What to do
A verbatim copy of the lines from the one with "Item details" through the final line below is required; print it and nothing else.

Information given

┌──

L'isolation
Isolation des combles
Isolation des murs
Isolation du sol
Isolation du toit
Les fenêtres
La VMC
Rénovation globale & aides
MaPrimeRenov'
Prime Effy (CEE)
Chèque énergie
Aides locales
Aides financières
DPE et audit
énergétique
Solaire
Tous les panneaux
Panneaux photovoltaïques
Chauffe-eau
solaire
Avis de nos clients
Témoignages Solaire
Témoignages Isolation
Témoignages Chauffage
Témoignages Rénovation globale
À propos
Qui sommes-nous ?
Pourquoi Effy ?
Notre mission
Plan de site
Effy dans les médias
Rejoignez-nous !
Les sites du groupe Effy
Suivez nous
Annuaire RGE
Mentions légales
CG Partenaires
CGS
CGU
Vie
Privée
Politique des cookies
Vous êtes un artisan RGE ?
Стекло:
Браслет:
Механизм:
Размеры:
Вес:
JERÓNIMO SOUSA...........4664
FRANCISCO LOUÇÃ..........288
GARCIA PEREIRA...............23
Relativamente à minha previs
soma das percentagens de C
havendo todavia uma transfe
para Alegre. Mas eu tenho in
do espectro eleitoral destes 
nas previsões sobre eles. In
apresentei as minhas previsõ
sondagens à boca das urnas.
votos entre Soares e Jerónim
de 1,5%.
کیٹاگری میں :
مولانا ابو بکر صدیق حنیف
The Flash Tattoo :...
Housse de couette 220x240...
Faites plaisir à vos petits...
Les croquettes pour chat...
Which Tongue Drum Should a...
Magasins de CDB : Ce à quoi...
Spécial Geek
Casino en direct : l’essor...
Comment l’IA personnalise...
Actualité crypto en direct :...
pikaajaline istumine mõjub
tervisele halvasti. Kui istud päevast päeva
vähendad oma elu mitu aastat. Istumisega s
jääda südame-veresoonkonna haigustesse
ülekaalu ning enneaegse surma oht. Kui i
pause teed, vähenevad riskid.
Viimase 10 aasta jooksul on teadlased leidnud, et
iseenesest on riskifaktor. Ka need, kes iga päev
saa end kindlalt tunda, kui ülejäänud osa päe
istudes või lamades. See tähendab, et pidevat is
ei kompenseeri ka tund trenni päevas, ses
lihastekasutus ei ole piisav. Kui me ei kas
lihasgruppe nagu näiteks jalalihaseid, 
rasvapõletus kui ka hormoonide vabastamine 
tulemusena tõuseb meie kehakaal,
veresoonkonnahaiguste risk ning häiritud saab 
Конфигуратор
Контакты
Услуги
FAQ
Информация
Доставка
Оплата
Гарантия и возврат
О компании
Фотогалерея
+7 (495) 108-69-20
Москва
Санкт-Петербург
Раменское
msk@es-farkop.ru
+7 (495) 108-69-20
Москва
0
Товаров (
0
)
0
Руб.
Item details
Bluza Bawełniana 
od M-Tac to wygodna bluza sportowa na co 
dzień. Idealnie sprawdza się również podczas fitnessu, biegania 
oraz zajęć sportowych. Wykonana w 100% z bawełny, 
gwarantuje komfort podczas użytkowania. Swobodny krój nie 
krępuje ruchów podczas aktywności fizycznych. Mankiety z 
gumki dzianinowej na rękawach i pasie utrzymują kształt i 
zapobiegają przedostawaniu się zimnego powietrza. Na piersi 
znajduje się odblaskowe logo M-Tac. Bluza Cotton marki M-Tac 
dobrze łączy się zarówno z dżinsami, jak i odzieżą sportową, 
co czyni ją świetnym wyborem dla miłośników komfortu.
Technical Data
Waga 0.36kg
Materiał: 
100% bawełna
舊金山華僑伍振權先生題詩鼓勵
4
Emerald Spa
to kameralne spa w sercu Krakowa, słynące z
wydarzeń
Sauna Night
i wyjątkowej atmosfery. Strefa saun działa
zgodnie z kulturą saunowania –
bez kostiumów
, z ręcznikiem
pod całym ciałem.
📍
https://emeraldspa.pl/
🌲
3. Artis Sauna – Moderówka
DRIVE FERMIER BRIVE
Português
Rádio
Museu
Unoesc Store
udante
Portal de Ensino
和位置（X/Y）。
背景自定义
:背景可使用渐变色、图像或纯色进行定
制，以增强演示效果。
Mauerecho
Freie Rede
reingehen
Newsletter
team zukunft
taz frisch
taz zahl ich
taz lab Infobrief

└──

Exercise response
Item details
Bluza Bawełniana 
od M-Tac to wygodna bluza sportowa na co 
dzień. Idealnie sprawdza się również podczas fitnessu, biegania 
oraz zajęć sportowych. Wykonana w 100% z bawełny, 
gwarantuje komfort podczas użytkowania. Swobodny krój nie 
krępuje ruchów podczas aktywności fizycznych. Mankiety z 
gumki dzianinowej na rękawach i pasie utrzymują kształt i 
zapobiegają przedostawaniu się zimnego powietrza. Na piersi 
znajduje się odblaskowe logo M-Tac. Bluza Cotton marki M-Tac 
dobrze łączy się zarówno z dżinsami, jak i odzieżą sportową, 
co czyni ją świetnym wyborem dla miłośników komfortu.
Technical Data
Waga 0.36kg
Materiał: 
100% bawełna
舊金山華僑伍振權先生題詩鼓勵
4
Emerald Spa
to kameralne spa w sercu Krakowa, słynące z
wydarzeń
Sauna Night
i wyjątkowej atmosfery. Strefa saun działa
zgodnie z kulturą saunowania –
bez kostiumów
, z ręcznikiem
pod całym ciałem.
📍
https://emeraldspa.pl/
🌲
3. Artis Sauna – Moderówka
DRIVE FERMIER BRIVE
Português
Rádio
Museu
Unoesc Store
udante
Portal de Ensino
和位置（X/Y）。
背景自定义
:背景可使用渐变色、图像或纯色进行定
制，以增强演示效果。
Mauerecho
Freie Rede
reingehen
Newsletter
team zukunft
taz frisch
taz zahl ich
taz lab Infobrief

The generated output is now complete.